Tantus labor non sit cassus, laat zulks lijden niet vergeefs zijn.
Nog nadenkend over dit vreemde tafereel van enkele maanden terug ziet Boechi dat de zon snel begint te zakken. Hij ruimt de vislijnen op, zeilt met de laatste avondwind naar zijn vertrouwde baai en motort het laatste stukje. Met hem lopen ook de andere vissers binnen met wachtende belangstellenden op het strand, om te zien wat ze hebben gevangen. Bewonderende complimenten over en weer zodra de vissers hun vangst laten zien: het was voor de meesten een goede dag geweest. Snel worden de vissen van hun ingewanden ontdaan, de grote vinnen alvast verwijderd. Een enkeling heeft nog de energie de schubben te verwijderen.
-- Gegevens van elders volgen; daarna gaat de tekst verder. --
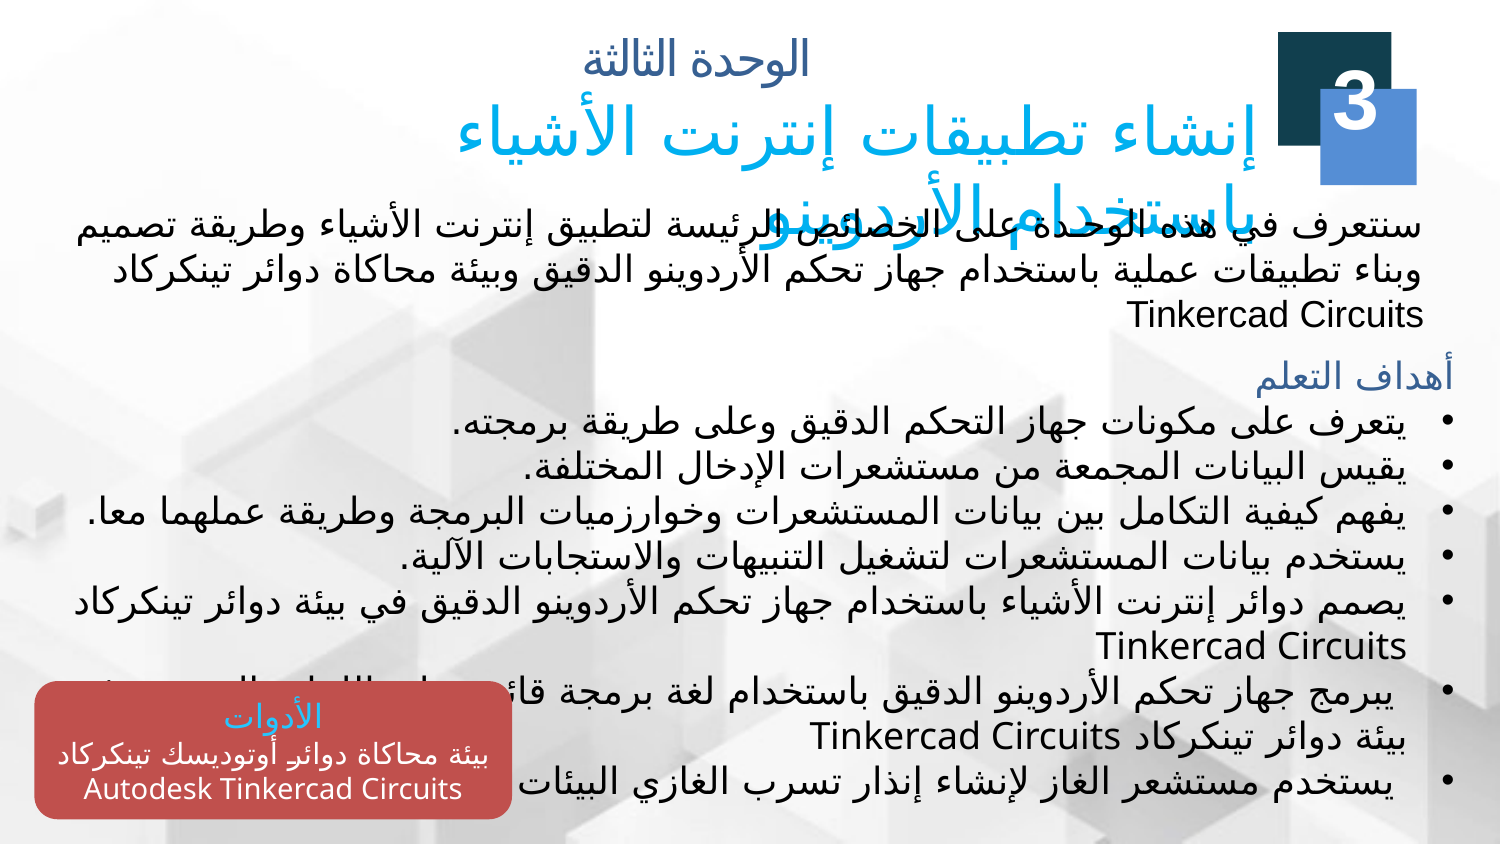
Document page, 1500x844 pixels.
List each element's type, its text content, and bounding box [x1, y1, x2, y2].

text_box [1277, 31, 1417, 186]
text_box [206, 18, 1275, 178]
text_box سنتعرف في هذه الوحـدة على الخصائص الرئيسة لتطبيق إنترنت الأشياء وطريقة تصميم وبناء تطبيقات عملية باستخدام جهاز تحكم الأردوينو الدقيق وبيئة محاكاة دوائر تينكركاد Tinkercad Circuits [0, 192, 1439, 342]
text_box الأدوات بيئة محاكاة دوائر أوتوديسك تينكركاد Autodesk Tinkercad Circuits [34, 681, 513, 820]
text_box أهداف التعلم يتعرف على مكونات جهاز التحكم الدقيق وعلى طريقة برمجته. يقيس البيانات المجمعة من مستشعرات الإدخال المختلفة. يفهم كيفية التكامل بين بيانات المستشعرات وخوارزميات البرمجة وطريقة عملهما معا. يستخدم بيانات المستشعرات لتشغيل التنبيهات والاستجابات الآلية. يصمم دوائر إنترنت الأشياء باستخدام جهاز تحكم الأردوينو الدقيق في بيئة دوائر تينكركاد Tinkercad Circuits يبرمج جهاز تحكم الأردوينو الدقيق باستخدام لغة برمجة قائمة على اللبنات البرمجية في بيئة دوائر تينكركاد Tinkercad Circuits يستخدم مستشعر الغاز لإنشاء إنذار تسرب الغازي البيئات ذات الظروف الخطرة. [30, 344, 1470, 810]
Toontje heeft zich aan zijn woord gehouden en een paar staven ijs van de ijsfabriek vlakbij de kathedraal in Otrobanda voor hen meegenomen. De volgende morgen vroeg zal hij de gekoelde vangst meenemen. Een spoor van ijswater achterlatend, die via de roestige achterbakbodem wegdruppelt. Er worden sterke verhalen verteld, onder luide bijval van eenieder. De kinderen worden verboden nog de zee in te gaan nu daar de bloedende ingewanden ronddrijven waardoor de haaien zeker zijn geactiveerd. Rondjes rum in kleine papieren bekertjes volgen elkaar in steeds hoger tempo op. De Scheveningers worden besproken, maar de meesten halen hun schouders op. Het was een gezegende dag en Boechi is dit keer op tijd thuis om met zijn kinderen mee te eten. Hij heeft een verse moot voor iedereen meegenomen, die zijn vrouw vervolgens smakelijk bakt in olijfolie met lemoensap. Afkomstig van de uitbundig vruchtdragende lamoenchi-boom die hij dicht bij de septictank in de achtertuin heeft geplant.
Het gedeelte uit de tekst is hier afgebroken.